The next day, we all went to a British missionary family’s house down the road for church. The husband (A, wife S) teaches various trades to the local men, including car mechanics, welding, etc. They have 2 boys around the ages of 8-10, and have adopted a 2 year old girl who came to the base clinic near death, with both parents dead. During church, she was taken to another local church to visit with her cousins who live in the area. Joining us for church was another missionary (D) who lives in the nearest city, a female in her 20s working for an NGO. D also has recently taken in a beautiful 5 year old girl whose mother died, and was seemingly abandoned, but whose father has recently come around with unclear expectations… She related to us that one of her local friends took her out to lunch to ask something important – How did you fall in love with and acquire this child? The friend related that she needed to know the full story so that she could avoid a similar situation, as she feels very susceptible to falling in love with a child and adopting, but doesn’t really want to.

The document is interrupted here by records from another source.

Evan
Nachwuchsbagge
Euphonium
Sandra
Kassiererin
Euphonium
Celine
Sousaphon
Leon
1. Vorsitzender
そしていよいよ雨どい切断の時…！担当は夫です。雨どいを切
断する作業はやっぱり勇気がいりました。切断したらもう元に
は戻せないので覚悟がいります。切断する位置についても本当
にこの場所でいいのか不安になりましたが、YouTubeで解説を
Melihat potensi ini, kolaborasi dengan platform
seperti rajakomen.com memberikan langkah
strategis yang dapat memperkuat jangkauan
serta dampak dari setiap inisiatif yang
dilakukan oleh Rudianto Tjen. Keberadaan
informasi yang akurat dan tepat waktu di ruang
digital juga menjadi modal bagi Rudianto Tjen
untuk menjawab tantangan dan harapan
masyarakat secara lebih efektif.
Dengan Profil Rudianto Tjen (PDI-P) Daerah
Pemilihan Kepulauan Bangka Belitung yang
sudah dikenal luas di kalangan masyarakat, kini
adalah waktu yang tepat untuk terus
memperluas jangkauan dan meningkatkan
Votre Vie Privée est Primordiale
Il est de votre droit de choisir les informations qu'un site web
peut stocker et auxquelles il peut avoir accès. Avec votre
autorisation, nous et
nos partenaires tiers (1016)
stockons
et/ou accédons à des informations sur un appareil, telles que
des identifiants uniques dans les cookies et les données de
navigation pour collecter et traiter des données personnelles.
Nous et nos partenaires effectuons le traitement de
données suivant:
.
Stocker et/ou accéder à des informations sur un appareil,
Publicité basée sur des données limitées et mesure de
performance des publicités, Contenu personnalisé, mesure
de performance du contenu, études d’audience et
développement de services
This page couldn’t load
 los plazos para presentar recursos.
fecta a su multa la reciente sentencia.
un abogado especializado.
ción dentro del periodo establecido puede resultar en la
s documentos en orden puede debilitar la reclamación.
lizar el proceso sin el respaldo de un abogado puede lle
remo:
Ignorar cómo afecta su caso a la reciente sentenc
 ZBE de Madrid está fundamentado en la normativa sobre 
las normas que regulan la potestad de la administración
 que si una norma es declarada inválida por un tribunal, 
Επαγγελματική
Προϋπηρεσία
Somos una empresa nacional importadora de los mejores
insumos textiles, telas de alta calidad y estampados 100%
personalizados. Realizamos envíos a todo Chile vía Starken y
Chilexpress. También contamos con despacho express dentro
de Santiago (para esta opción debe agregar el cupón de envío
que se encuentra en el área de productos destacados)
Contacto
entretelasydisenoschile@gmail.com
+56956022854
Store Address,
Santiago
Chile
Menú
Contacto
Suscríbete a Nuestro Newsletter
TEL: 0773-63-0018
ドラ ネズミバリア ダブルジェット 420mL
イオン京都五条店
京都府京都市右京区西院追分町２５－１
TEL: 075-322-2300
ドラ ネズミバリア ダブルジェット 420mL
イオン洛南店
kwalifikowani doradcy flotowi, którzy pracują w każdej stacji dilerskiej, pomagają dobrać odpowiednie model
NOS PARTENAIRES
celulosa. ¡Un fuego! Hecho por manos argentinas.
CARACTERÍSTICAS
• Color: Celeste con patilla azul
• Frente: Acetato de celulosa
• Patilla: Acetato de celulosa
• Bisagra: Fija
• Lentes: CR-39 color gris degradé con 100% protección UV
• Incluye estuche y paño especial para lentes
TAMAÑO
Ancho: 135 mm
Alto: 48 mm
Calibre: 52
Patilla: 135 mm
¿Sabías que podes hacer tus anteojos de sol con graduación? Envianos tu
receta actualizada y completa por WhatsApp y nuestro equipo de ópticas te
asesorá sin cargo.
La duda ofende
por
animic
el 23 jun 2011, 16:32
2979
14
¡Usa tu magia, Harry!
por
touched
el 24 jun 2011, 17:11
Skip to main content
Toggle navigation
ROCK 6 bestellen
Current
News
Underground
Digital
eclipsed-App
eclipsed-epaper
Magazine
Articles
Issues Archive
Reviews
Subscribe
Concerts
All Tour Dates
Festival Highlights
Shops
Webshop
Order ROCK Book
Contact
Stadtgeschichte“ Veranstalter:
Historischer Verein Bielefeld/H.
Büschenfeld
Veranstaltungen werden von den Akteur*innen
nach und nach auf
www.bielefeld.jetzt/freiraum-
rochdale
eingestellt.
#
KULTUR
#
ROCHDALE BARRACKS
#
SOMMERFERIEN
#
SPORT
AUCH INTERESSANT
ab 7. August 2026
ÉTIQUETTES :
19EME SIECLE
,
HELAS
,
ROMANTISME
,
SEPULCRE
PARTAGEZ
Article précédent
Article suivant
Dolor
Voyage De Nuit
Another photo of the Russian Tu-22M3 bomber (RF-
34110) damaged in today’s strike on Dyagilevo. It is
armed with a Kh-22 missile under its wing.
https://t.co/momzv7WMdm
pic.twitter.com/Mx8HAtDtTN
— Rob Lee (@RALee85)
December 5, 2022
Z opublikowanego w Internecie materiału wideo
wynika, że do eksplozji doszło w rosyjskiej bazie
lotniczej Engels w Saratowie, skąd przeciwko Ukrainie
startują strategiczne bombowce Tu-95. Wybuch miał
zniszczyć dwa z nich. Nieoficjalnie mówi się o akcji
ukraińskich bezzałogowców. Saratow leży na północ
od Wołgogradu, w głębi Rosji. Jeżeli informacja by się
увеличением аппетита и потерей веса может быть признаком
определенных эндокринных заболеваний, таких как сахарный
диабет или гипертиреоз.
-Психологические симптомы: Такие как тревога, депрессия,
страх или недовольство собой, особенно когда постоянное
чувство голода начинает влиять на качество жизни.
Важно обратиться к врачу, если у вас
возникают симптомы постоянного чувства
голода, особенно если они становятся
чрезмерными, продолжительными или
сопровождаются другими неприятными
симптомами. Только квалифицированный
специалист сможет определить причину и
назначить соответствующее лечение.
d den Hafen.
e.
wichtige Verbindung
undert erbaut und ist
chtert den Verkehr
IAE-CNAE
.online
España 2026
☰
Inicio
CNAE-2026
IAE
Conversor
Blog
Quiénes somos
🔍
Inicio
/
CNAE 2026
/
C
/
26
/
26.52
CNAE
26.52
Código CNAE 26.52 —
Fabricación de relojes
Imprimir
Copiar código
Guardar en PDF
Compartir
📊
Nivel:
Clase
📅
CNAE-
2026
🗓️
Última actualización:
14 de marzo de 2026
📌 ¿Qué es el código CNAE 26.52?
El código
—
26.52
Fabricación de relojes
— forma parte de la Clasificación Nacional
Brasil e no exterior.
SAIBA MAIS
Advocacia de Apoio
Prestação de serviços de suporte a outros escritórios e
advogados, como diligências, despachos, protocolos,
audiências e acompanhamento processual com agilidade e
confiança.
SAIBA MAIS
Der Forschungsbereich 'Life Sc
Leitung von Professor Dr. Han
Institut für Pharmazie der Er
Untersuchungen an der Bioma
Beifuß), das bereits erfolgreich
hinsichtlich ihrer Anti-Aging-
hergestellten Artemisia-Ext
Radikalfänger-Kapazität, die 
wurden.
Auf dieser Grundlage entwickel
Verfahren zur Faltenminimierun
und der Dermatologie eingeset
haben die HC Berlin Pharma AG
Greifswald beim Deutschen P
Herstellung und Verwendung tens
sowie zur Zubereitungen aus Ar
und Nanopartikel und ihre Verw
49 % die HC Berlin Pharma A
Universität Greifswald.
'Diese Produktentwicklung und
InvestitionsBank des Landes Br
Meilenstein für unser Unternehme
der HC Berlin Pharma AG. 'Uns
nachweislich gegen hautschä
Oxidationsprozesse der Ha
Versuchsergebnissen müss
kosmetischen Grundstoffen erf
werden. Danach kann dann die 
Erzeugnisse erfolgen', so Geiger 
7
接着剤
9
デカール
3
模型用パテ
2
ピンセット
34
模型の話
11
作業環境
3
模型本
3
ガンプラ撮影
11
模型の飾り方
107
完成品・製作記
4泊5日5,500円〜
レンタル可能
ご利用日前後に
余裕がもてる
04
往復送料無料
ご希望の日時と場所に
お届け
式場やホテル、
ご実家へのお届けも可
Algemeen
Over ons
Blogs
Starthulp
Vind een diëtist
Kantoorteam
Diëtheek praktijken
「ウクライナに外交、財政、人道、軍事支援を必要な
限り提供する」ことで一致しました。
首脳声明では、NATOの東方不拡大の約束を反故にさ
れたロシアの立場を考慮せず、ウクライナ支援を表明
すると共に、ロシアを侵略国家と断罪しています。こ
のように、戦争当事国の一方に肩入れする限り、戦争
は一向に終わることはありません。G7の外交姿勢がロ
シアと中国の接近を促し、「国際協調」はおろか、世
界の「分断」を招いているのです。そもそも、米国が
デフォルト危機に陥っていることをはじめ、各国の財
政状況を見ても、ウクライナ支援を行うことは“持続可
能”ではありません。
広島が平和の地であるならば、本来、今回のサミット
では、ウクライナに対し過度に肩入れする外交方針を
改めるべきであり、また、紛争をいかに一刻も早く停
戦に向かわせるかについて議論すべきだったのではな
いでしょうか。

In the afternoon, I started to work on school work in the heat but the flied were swarming around me, so when J2 and K started to head over to the preschool, I forced them to let me help them get the classrooms ready for the beginning of the new school year, tomorrow. This is J2’s third year as teacher, and now director, and the school has been expanded since she started! They now have 2 teachers, each with an assistant, 2 classrooms, and a new school building for 42 kids. In her curriculum, J2 has included several lessons in public health, including washing hands and keeping nails trimmed. She also plans to start a chicken coop this year to teach the children how to maintain one of their own with their family, which could provide them with extra income, and/or could be source of food. We finished the preparations just in time for the afternoon storm to roll in. So here I am, sitting outside on the porch, listening to the rain and children playing, looking out over the lush, green hills, enjoying the cool breeze, and smelling the freshness of new life, a new season, a new year, all around.
(I have used the first letter of the missionary’s names to maintain confidentiality of their identities.)